Bird flu spreads in Russia, maybe in Kazakhstan
|
Bird flu has been officially confirmed in two more Russian regions, and the disease may also be spreading in Northern Kazakhstan, officials said on Friday.
Health officials fear that a subtype of bird flu dangerous to humans may mutate into a lethal strain that could rival or exceed the Spanish flu pandemic that killed 20-40 million people worldwide at the end of World War One.
The presence of the highly pathogenic H5N1 subtype that can cause disease in humans has so far only been confirmed in one Russian region, Novosibirsk. But four other Siberian regions have been confirmed to have some sort of bird flu virus.
Russia’s Agriculture ministry said on Friday the disease had been confirmed in wildfowl in two locations in the Kurgan region and in one in the Omsk region. Bird flu has already been confirmed in the Altai and Tyumen regions.
The ministry statement said the virus found in Kurgan and Omsk did not appear to be highly pathogenic.
H5N1 bird flu has killed more than 50 people in Asia since late 2003, mostly in Vietnam. Bird flu has also led to the death of 140 million birds at a cost running to billions of dollars.
Russia has culled over 10,000 domestic birds in the last few days to stop the virus spreading, the emergencies ministry said.
The ministry said in a statement no new deaths had occurred among wildfowl and domestic poultry on Thursday in the Altai, Tyumen and Omsk regions.
However, 139 birds were found dead in Novosibirsk region.
Senior veterinary officials in neighboring Kazakhstan have confirmed bird flu has broken out in the Pavlodar region, bordering Novosibirsk.
Officials there said it was premature to say whether the Pavlodar outbreak was dangerous to humans.

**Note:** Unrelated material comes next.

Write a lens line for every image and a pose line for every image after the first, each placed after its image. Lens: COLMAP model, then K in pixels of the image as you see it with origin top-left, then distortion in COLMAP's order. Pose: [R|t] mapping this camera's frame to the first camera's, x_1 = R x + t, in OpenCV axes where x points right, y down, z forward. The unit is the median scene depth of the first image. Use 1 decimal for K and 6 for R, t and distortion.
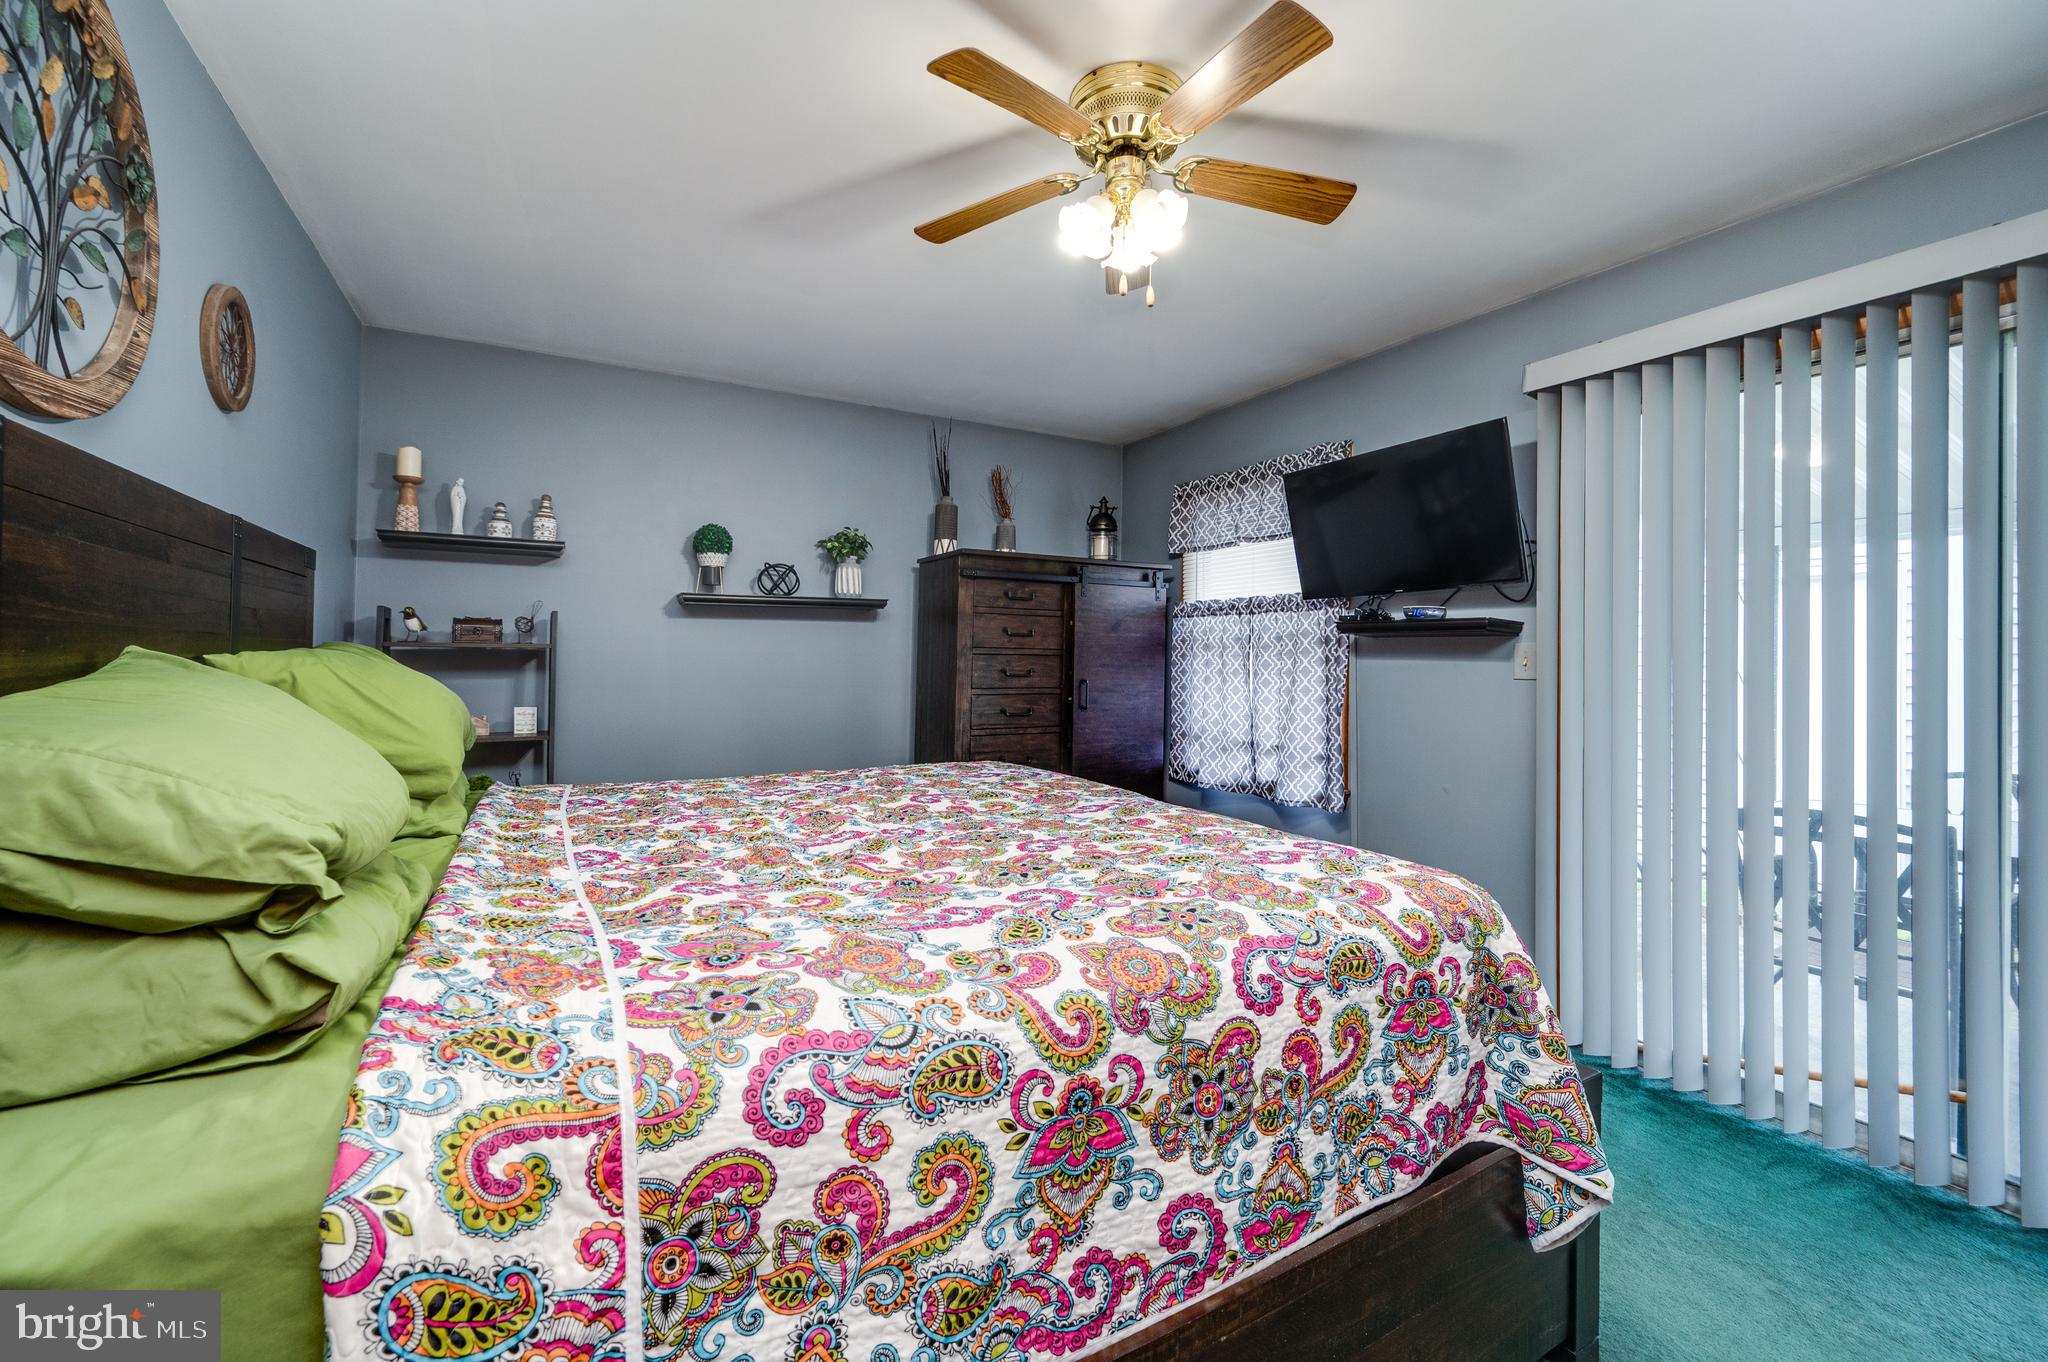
lens RADIAL K [[835.6, 0, 1026.2], [0, 835.6, 660.3], [0, 0, 1]] dist [-0.001790, -0.000240]
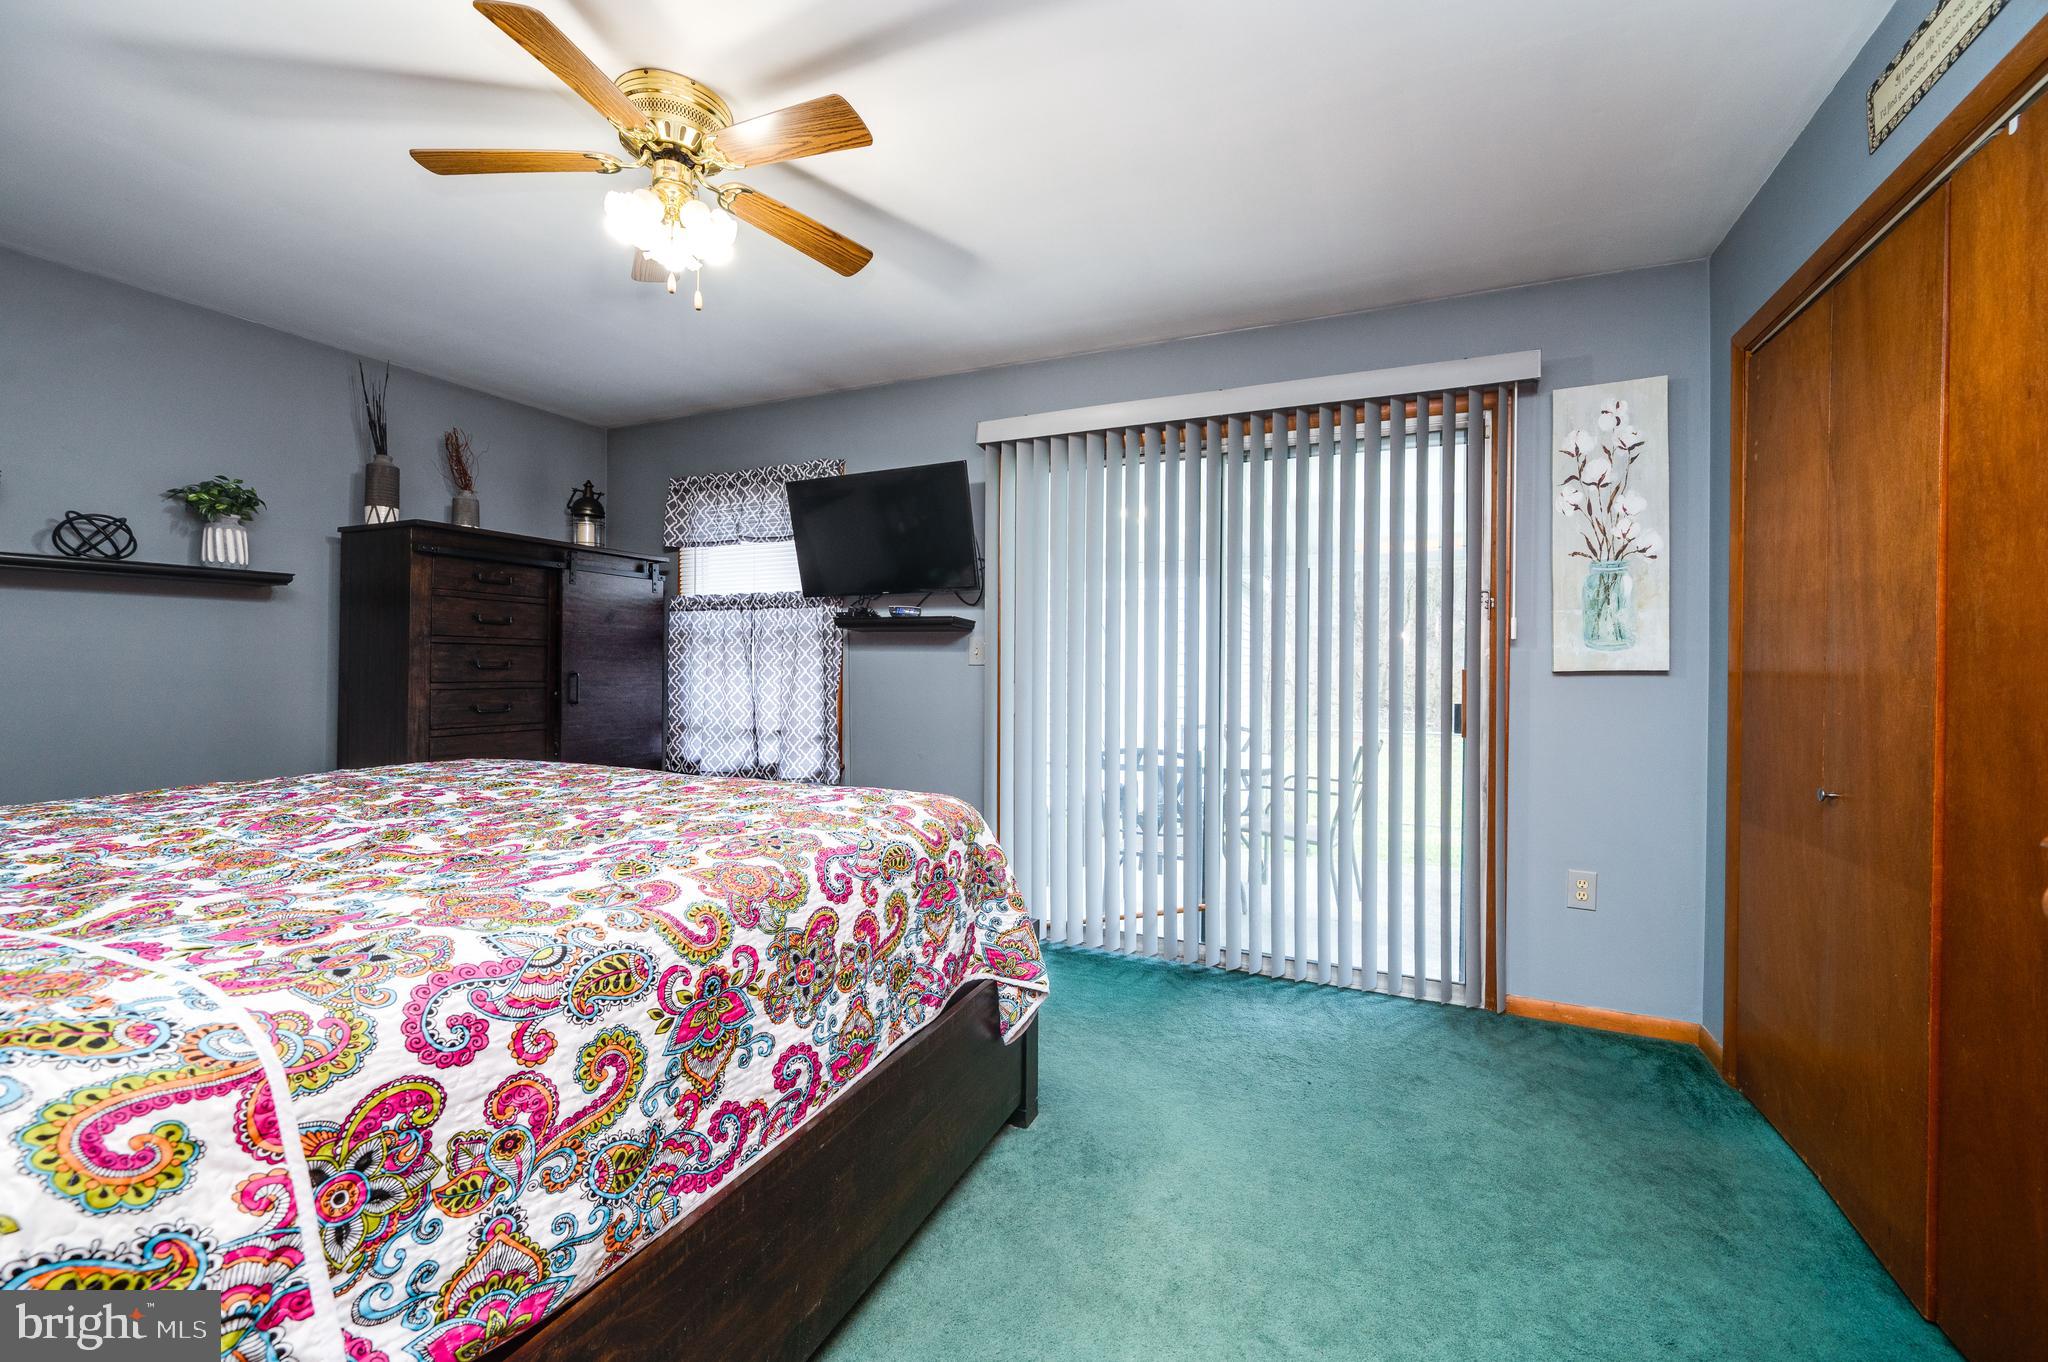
lens RADIAL K [[819.8, 0, 1033.3], [0, 819.8, 699.0], [0, 0, 1]] dist [-0.001778, 0.000055]
pose [[0.801067, -0.025557, 0.598029, -0.197109], [0.002521, 0.999223, 0.039325, 0.050915], [-0.598569, -0.029994, 0.800509, -0.161948]]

But a disease with similar symptoms is already killing birds in neighboring regions.
Some 364 hens have died in a village in the eastern Kazakh region, while 37 wild ducks have been found dead at the Vinogradovka lake in the Akmola region, the Kazakh Emergencies Ministry said on its official Web site http://www.emer.kz.
It said sanitary and veterinary controls were being heightened to contain the spread of the disease, while in Akmola 70 hens and 30 ducks living on private farms that may have been in contact with wild ducks had been destroyed.